Data Protection and Durability

Replication Model

  • Primary object content is written first to node1.
  • Metadata + replication work intent is persisted durably in PostgreSQL.
  • Worker asynchronously copies data to node2 and node3.

Failure Handling

Replication jobs use controlled transitions and retry:

  • claim: pending -> running
  • transient failure: running -> pending with delayed next_run_at
  • terminal failure: running -> failed at max_attempts
  • success: running -> completed

Backoff strategy is currently quadratic by attempt count.

Idempotency

At-least-once worker execution means duplicate processing can occur after process restarts or transient errors. To make this safe:

  • replica writes are conflict-safe
  • replica identity is modeled by object/node uniqueness
  • stale transition attempts are rejected by guarded state updates

Durability Boundary (Current MVP)

What is protected:

  • object metadata durability (PostgreSQL)
  • replication work durability (job table)

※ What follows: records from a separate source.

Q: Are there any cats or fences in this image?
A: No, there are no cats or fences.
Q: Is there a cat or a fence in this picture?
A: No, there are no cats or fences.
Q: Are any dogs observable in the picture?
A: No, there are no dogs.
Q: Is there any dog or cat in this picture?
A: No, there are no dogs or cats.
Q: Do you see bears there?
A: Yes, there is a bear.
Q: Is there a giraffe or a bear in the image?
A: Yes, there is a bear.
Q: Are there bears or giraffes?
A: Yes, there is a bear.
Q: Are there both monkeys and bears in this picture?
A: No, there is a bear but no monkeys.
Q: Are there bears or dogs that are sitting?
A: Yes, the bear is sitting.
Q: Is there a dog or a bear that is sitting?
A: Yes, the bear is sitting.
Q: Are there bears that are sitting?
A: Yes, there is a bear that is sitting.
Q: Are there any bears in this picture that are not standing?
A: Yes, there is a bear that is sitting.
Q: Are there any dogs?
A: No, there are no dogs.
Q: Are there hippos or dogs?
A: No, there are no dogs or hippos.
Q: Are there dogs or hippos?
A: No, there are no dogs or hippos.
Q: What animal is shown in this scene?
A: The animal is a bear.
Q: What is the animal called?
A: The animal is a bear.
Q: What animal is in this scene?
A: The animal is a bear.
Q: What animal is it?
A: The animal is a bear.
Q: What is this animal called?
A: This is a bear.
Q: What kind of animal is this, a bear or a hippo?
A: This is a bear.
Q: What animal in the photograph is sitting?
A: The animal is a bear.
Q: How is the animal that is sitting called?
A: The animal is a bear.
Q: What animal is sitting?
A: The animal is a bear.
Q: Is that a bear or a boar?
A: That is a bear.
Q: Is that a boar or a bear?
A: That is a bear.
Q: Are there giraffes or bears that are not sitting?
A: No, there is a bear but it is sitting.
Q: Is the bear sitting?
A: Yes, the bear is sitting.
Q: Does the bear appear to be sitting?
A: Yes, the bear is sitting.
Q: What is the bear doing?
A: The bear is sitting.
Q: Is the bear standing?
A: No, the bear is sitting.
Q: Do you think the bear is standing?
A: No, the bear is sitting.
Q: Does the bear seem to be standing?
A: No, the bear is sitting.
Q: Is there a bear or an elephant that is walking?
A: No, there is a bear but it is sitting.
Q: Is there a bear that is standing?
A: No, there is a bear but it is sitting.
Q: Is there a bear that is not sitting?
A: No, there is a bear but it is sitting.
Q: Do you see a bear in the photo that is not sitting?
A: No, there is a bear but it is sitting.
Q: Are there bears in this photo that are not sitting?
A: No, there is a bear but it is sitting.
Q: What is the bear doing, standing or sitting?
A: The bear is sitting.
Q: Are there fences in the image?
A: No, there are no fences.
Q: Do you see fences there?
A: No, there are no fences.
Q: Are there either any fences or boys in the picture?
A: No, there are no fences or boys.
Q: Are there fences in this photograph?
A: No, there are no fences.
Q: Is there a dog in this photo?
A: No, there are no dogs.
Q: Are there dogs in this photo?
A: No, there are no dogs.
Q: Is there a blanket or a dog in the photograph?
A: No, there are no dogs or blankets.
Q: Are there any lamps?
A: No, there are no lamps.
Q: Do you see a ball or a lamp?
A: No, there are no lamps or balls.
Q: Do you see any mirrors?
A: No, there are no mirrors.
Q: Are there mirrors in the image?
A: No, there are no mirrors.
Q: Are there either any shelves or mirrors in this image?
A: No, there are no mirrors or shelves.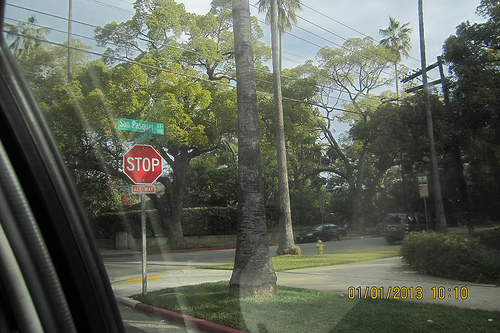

What is not fully production-hardened yet:

  • cross-node checksum scrub / anti-entropy reconciliation
  • multi-region durability guarantees
  • erasure coding
  • formal RPO/RTO operational drills

Recovery Expectations

  • If worker is down, jobs remain queued and recover once worker resumes.
  • If a job repeatedly fails, it becomes failed for manual/automated replay support (replay tooling planned).
  • Primary object availability is independent of secondary replication completion.